Summary
In conventional reservoir simulations, gridblock permeabilities are frequently assigned values larger than those observed in core measurements to obtain reasonable history matches. Even then, accuracy with regard to some aspects of the performance such as water or gas cuts, breakthrough times, and sweep efficiencies may be inadequate. In some cases, this could be caused by the presence of substantial flow through natural fractures unaccounted for in the simulation. In this paper, we present a numerical investigation into the effects of coupled fracture-matrix fluid flow on equivalent permeability.
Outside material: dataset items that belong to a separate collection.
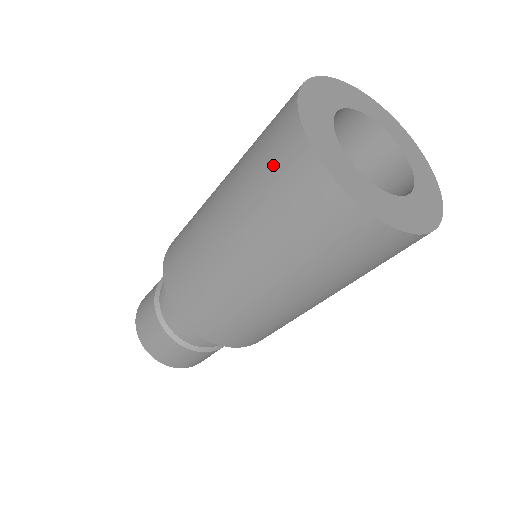
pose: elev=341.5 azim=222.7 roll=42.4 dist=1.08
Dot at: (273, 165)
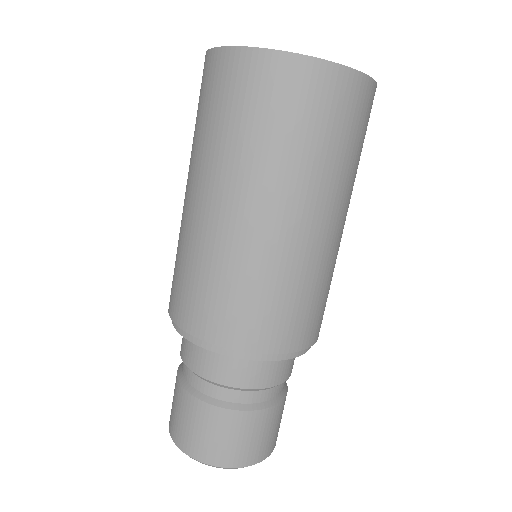
Dot at: (200, 96)
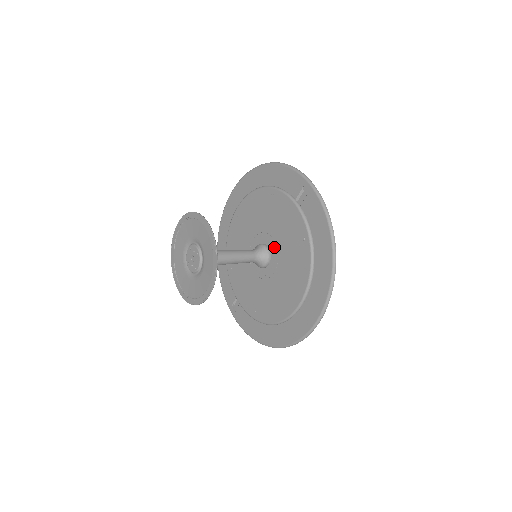
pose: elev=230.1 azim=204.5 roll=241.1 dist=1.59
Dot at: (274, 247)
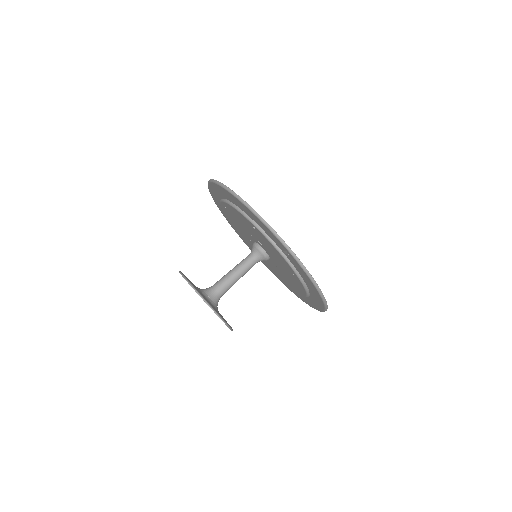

A fracture-mechanics-based crack-growth simulator, rather than a purely stochastic method, was used to generate fracture networks with realistic clustering, spacing, and fracture lengths dependent on Young's modulus, the subcritical crack index, the bed thickness, and the tectonic strain. Coupled fracture-matrix fluid-flow simulations of the resulting fracture patterns were performed with a finite-difference simulator to obtain equivalent permeabilities that can be used in a coarse-scale flow simulation. The effects of diagenetic cements completely filling smaller aperture fractures and partially filling larger aperture fractures were also studied.
Fractures were represented in finite-difference simulations both explicitly as grid cells and implicitly using nonneighbor connections (NNCs) between grid cells. The results indicate that even though fracture permeability is highly sensitive to fracture aperture, the computed equivalent permeabilities are more sensitive to fracture patterns and connectivity.